=== Assignment ===
Write out the lines of the listing from "### 4.1. Service Adapters" through "- [ ] Implement retry mechanisms" again, changing "retry mechanisms" to "backoff strategies" and keeping everything else the same.
Start of Information
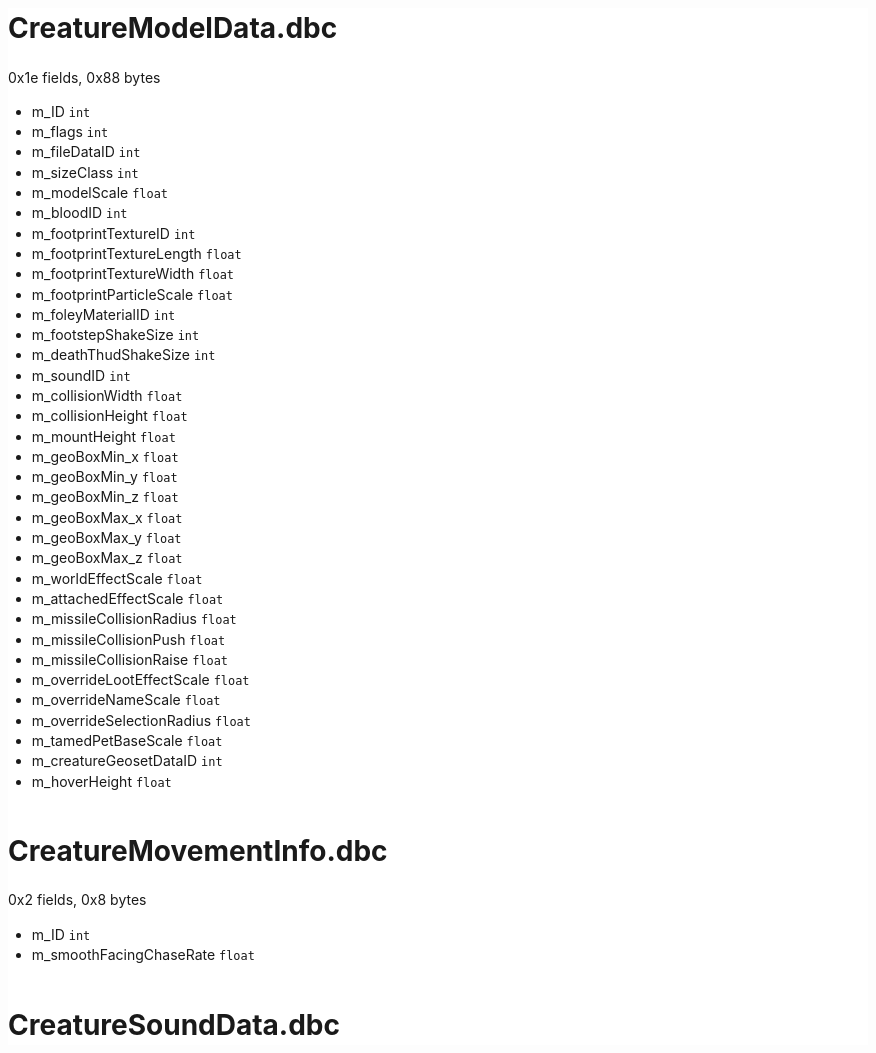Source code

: 
# CreatureModelData.dbc

0x1e fields, 0x88 bytes

- m_ID `int`
- m_flags `int`
- m_fileDataID `int`
- m_sizeClass `int`
- m_modelScale `float`
- m_bloodID `int`
- m_footprintTextureID `int`
- m_footprintTextureLength `float`
- m_footprintTextureWidth `float`
- m_footprintParticleScale `float`
- m_foleyMaterialID `int`
- m_footstepShakeSize `int`
- m_deathThudShakeSize `int`
- m_soundID `int`
- m_collisionWidth `float`
- m_collisionHeight `float`
- m_mountHeight `float`
- m_geoBoxMin_x `float`
- m_geoBoxMin_y `float`
- m_geoBoxMin_z `float`
- m_geoBoxMax_x `float`
- m_geoBoxMax_y `float`
- m_geoBoxMax_z `float`
- m_worldEffectScale `float`
- m_attachedEffectScale `float`
- m_missileCollisionRadius `float`
- m_missileCollisionPush `float`
- m_missileCollisionRaise `float`
- m_overrideLootEffectScale `float`
- m_overrideNameScale `float`
- m_overrideSelectionRadius `float`
- m_tamedPetBaseScale `float`
- m_creatureGeosetDataID `int`
- m_hoverHeight `float`


# CreatureMovementInfo.dbc

0x2 fields, 0x8 bytes

- m_ID `int`
- m_smoothFacingChaseRate `float`


# CreatureSoundData.dbc
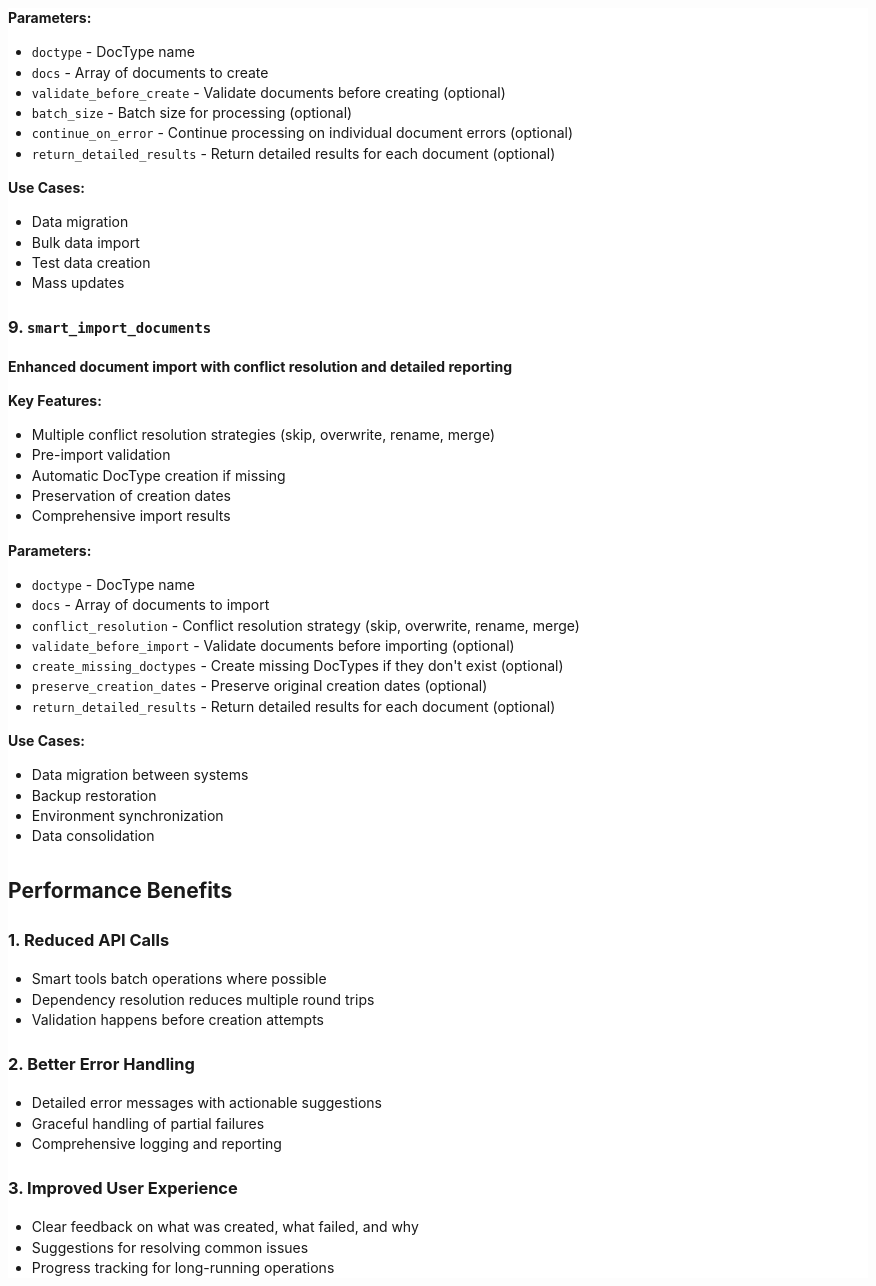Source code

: **Parameters:**
- `doctype` - DocType name
- `docs` - Array of documents to create
- `validate_before_create` - Validate documents before creating (optional)
- `batch_size` - Batch size for processing (optional)
- `continue_on_error` - Continue processing on individual document errors (optional)
- `return_detailed_results` - Return detailed results for each document (optional)

**Use Cases:**
- Data migration
- Bulk data import
- Test data creation
- Mass updates

### 9. `smart_import_documents`
**Enhanced document import with conflict resolution and detailed reporting**

**Key Features:**
- Multiple conflict resolution strategies (skip, overwrite, rename, merge)
- Pre-import validation
- Automatic DocType creation if missing
- Preservation of creation dates
- Comprehensive import results

**Parameters:**
- `doctype` - DocType name
- `docs` - Array of documents to import
- `conflict_resolution` - Conflict resolution strategy (skip, overwrite, rename, merge)
- `validate_before_import` - Validate documents before importing (optional)
- `create_missing_doctypes` - Create missing DocTypes if they don't exist (optional)
- `preserve_creation_dates` - Preserve original creation dates (optional)
- `return_detailed_results` - Return detailed results for each document (optional)

**Use Cases:**
- Data migration between systems
- Backup restoration
- Environment synchronization
- Data consolidation

## Performance Benefits

### 1. **Reduced API Calls**
- Smart tools batch operations where possible
- Dependency resolution reduces multiple round trips
- Validation happens before creation attempts

### 2. **Better Error Handling**
- Detailed error messages with actionable suggestions
- Graceful handling of partial failures
- Comprehensive logging and reporting

### 3. **Improved User Experience**
- Clear feedback on what was created, what failed, and why
- Suggestions for resolving common issues
- Progress tracking for long-running operations
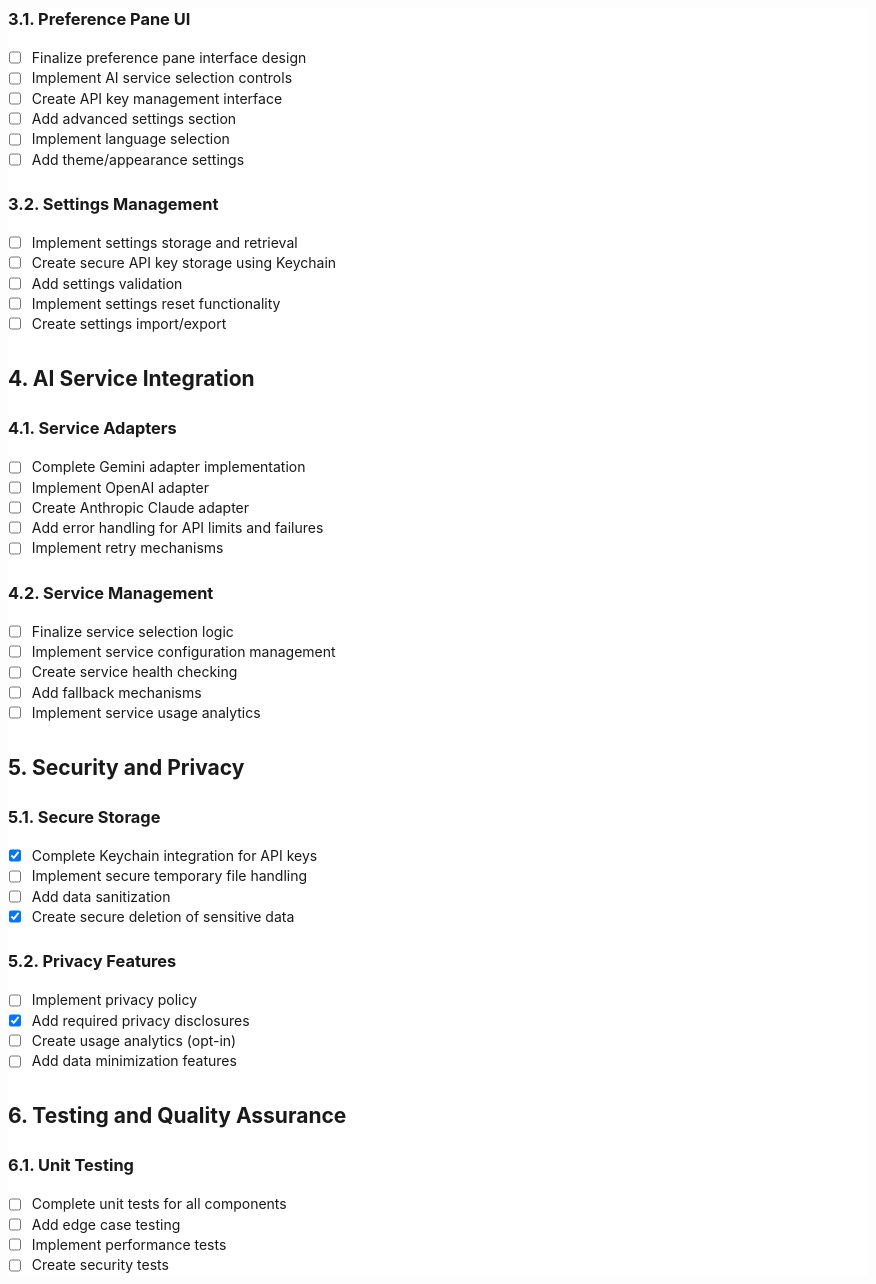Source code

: ### 3.1. Preference Pane UI
- [ ] Finalize preference pane interface design
- [ ] Implement AI service selection controls
- [ ] Create API key management interface
- [ ] Add advanced settings section
- [ ] Implement language selection
- [ ] Add theme/appearance settings

### 3.2. Settings Management
- [ ] Implement settings storage and retrieval
- [ ] Create secure API key storage using Keychain
- [ ] Add settings validation
- [ ] Implement settings reset functionality
- [ ] Create settings import/export

## 4. AI Service Integration

### 4.1. Service Adapters
- [ ] Complete Gemini adapter implementation
- [ ] Implement OpenAI adapter
- [ ] Create Anthropic Claude adapter
- [ ] Add error handling for API limits and failures
- [ ] Implement retry mechanisms

### 4.2. Service Management
- [ ] Finalize service selection logic
- [ ] Implement service configuration management
- [ ] Create service health checking
- [ ] Add fallback mechanisms
- [ ] Implement service usage analytics

## 5. Security and Privacy

### 5.1. Secure Storage
- [x] Complete Keychain integration for API keys
- [ ] Implement secure temporary file handling
- [ ] Add data sanitization
- [x] Create secure deletion of sensitive data

### 5.2. Privacy Features
- [ ] Implement privacy policy
- [x] Add required privacy disclosures
- [ ] Create usage analytics (opt-in)
- [ ] Add data minimization features

## 6. Testing and Quality Assurance

### 6.1. Unit Testing
- [ ] Complete unit tests for all components
- [ ] Add edge case testing
- [ ] Implement performance tests
- [ ] Create security tests
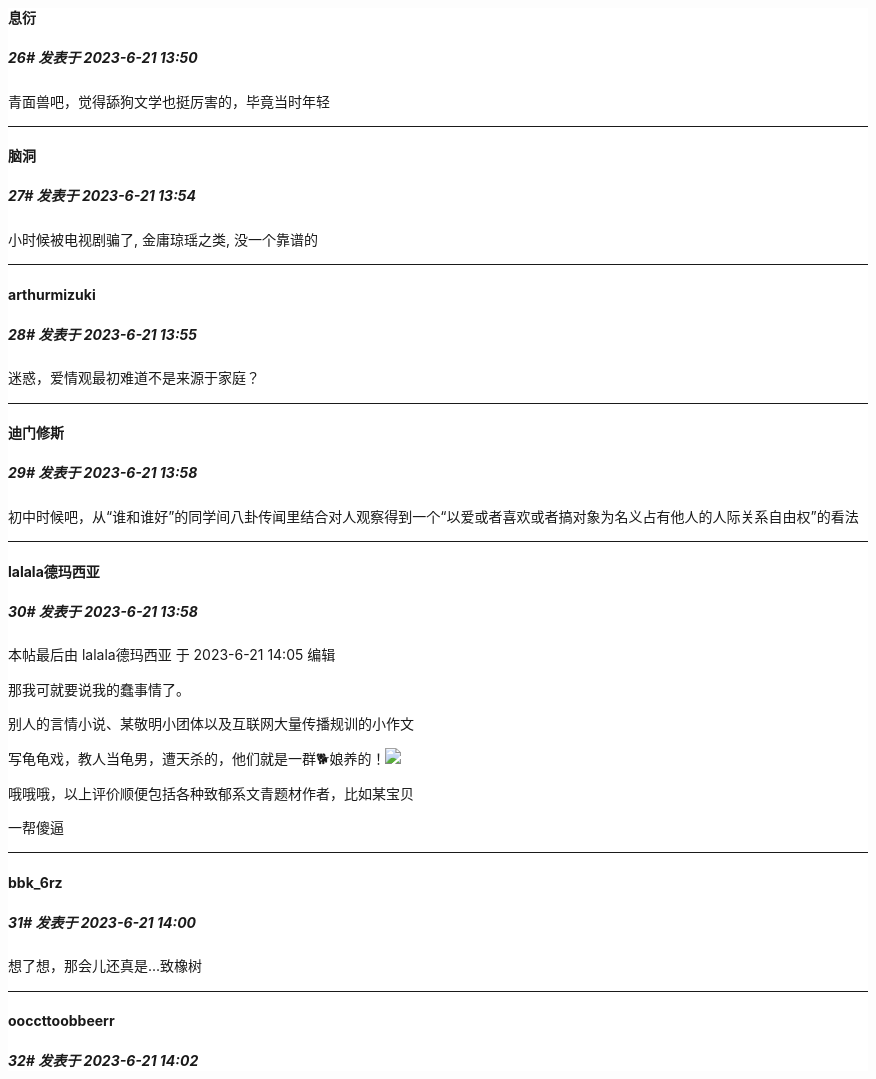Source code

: ####  息衍  
##### 26#       发表于 2023-6-21 13:50

青面兽吧，觉得舔狗文学也挺厉害的，毕竟当时年轻

*****

####  脑洞  
##### 27#       发表于 2023-6-21 13:54

小时候被电视剧骗了, 金庸琼瑶之类, 没一个靠谱的 

*****

####  arthurmizuki  
##### 28#       发表于 2023-6-21 13:55

迷惑，爱情观最初难道不是来源于家庭？

*****

####  迪门修斯  
##### 29#       发表于 2023-6-21 13:58

初中时候吧，从“谁和谁好”的同学间八卦传闻里结合对人观察得到一个“以爱或者喜欢或者搞对象为名义占有他人的人际关系自由权”的看法

*****

####  lalala德玛西亚  
##### 30#       发表于 2023-6-21 13:58

 本帖最后由 lalala德玛西亚 于 2023-6-21 14:05 编辑 

那我可就要说我的蠢事情了。

别人的言情小说、某敬明小团体以及互联网大量传播规训的小作文

写龟龟戏，教人当龟男，遭天杀的，他们就是一群🐕娘养的！<img src="https://static.saraba1st.com/image/smiley/face2017/018.png" referrerpolicy="no-referrer">

哦哦哦，以上评价顺便包括各种致郁系文青题材作者，比如某宝贝

一帮傻逼


*****

####  bbk_6rz  
##### 31#       发表于 2023-6-21 14:00

想了想，那会儿还真是...致橡树

*****

####  ooccttoobbeerr  
##### 32#       发表于 2023-6-21 14:02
End of Information
=== Answer section ===
### 4.1. Service Adapters
- [ ] Complete Gemini adapter implementation
- [ ] Implement OpenAI adapter
- [ ] Create Anthropic Claude adapter
- [ ] Add error handling for API limits and failures
- [ ] Implement backoff strategies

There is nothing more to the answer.